Exercise prompt »
State how many lines in the items below contain the string "plus", counting only matches with the same case. Give the number alone.

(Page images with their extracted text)
= Beginning of Section =
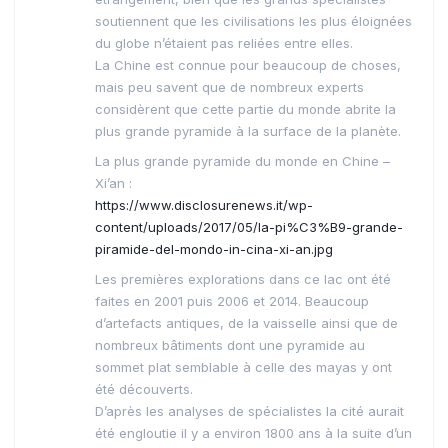
soutiennent que les civilisations les plus éloignées
du globe n’étaient pas reliées entre elles.
La Chine est connue pour beaucoup de choses,
mais peu savent que de nombreux experts
considèrent que cette partie du monde abrite la
plus grande pyramide à la surface de la planète.
La plus grande pyramide du monde en Chine –
Xi’an :
https://www.disclosurenews.it/wp-
content/uploads/2017/05/la-pi%C3%B9-grande-
piramide-del-mondo-in-cina-xi-an.jpg
Les premières explorations dans ce lac ont été
faites en 2001 puis 2006 et 2014. Beaucoup
d’artefacts antiques, de la vaisselle ainsi que de
nombreux bâtiments dont une pyramide au
sommet plat semblable à celle des mayas y ont
été découverts.
D’après les analyses de spécialistes la cité aurait
été engloutie il y a environ 1800 ans à la suite d’un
= End of Section =
Exercise output »
3